[BEGIN Raw records]

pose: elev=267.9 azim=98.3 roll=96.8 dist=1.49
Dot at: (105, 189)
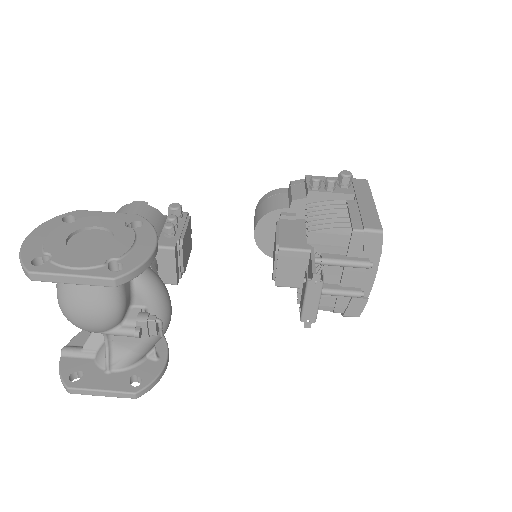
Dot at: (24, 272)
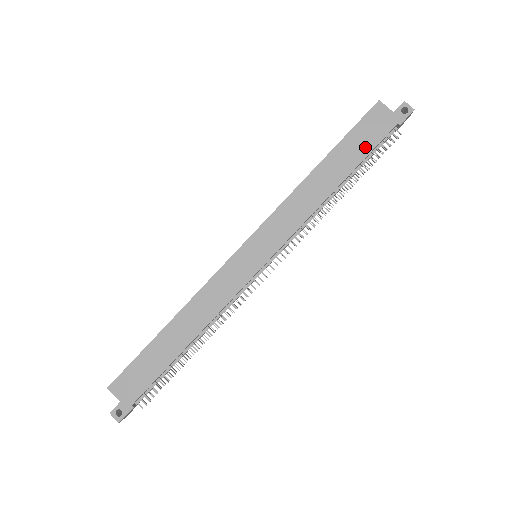
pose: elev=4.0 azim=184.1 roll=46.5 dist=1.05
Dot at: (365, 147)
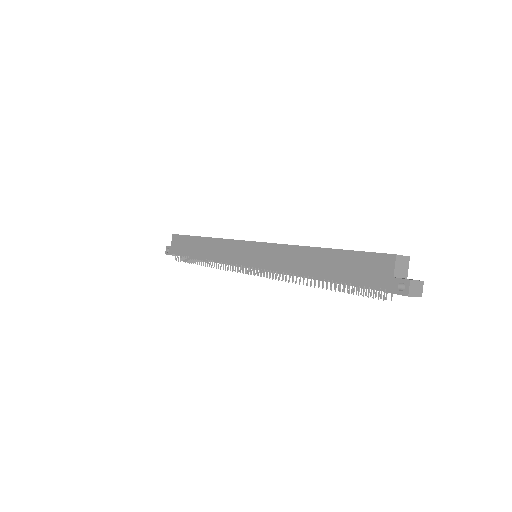
Dot at: (351, 275)
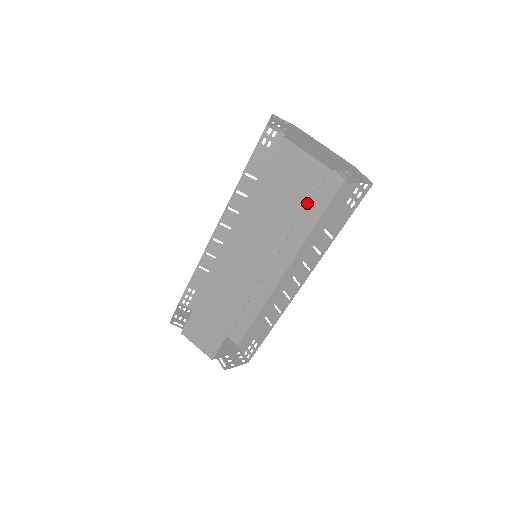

[END Raw records]

[Exercise description]
State how many lines in the rows above contain the string "pose", giving the number alone.

[The reply]
2